Stored items:
★ ★ ★

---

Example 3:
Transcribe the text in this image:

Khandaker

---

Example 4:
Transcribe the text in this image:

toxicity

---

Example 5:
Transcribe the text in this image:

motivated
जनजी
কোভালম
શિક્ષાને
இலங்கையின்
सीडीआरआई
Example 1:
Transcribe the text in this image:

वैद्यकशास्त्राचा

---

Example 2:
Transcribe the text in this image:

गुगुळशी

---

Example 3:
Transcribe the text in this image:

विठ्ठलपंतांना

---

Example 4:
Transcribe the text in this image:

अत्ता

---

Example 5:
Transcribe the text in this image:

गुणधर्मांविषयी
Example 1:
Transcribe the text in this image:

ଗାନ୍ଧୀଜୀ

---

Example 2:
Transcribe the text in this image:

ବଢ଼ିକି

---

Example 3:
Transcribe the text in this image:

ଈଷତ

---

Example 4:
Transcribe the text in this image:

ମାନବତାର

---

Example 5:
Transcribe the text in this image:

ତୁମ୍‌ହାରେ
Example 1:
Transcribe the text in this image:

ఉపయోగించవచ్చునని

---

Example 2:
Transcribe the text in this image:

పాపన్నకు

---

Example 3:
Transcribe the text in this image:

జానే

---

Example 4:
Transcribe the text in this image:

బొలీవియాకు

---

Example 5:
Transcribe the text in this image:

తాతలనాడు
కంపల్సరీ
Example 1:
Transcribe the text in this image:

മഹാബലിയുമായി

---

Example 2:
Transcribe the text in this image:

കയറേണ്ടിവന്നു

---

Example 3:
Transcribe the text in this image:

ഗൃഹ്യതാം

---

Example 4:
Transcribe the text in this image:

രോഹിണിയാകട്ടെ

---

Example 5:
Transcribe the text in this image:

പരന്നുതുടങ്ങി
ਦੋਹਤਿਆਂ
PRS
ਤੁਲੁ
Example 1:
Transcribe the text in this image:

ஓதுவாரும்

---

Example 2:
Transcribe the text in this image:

★ ★ ★

__Exercise directions__: Give the data again. Keep every line identical.

__Task output__:
---

Example 3:
Transcribe the text in this image:

Khandaker

---

Example 4:
Transcribe the text in this image:

toxicity

---

Example 5:
Transcribe the text in this image:

motivated
जनजी
কোভালম
શિક્ષાને
இலங்கையின்
सीडीआरआई
Example 1:
Transcribe the text in this image:

वैद्यकशास्त्राचा

---

Example 2:
Transcribe the text in this image:

गुगुळशी

---

Example 3:
Transcribe the text in this image:

विठ्ठलपंतांना

---

Example 4:
Transcribe the text in this image:

अत्ता

---

Example 5:
Transcribe the text in this image:

गुणधर्मांविषयी
Example 1:
Transcribe the text in this image:

ଗାନ୍ଧୀଜୀ

---

Example 2:
Transcribe the text in this image:

ବଢ଼ିକି

---

Example 3:
Transcribe the text in this image:

ଈଷତ

---

Example 4:
Transcribe the text in this image:

ମାନବତାର

---

Example 5:
Transcribe the text in this image:

ତୁମ୍‌ହାରେ
Example 1:
Transcribe the text in this image:

ఉపయోగించవచ్చునని

---

Example 2:
Transcribe the text in this image:

పాపన్నకు

---

Example 3:
Transcribe the text in this image:

జానే

---

Example 4:
Transcribe the text in this image:

బొలీవియాకు

---

Example 5:
Transcribe the text in this image:

తాతలనాడు
కంపల్సరీ
Example 1:
Transcribe the text in this image:

മഹാബലിയുമായി

---

Example 2:
Transcribe the text in this image:

കയറേണ്ടിവന്നു

---

Example 3:
Transcribe the text in this image:

ഗൃഹ്യതാം

---

Example 4:
Transcribe the text in this image:

രോഹിണിയാകട്ടെ

---

Example 5:
Transcribe the text in this image:

പരന്നുതുടങ്ങി
ਦੋਹਤਿਆਂ
PRS
ਤੁਲੁ
Example 1:
Transcribe the text in this image:

ஓதுவாரும்

---

Example 2:
Transcribe the text in this image:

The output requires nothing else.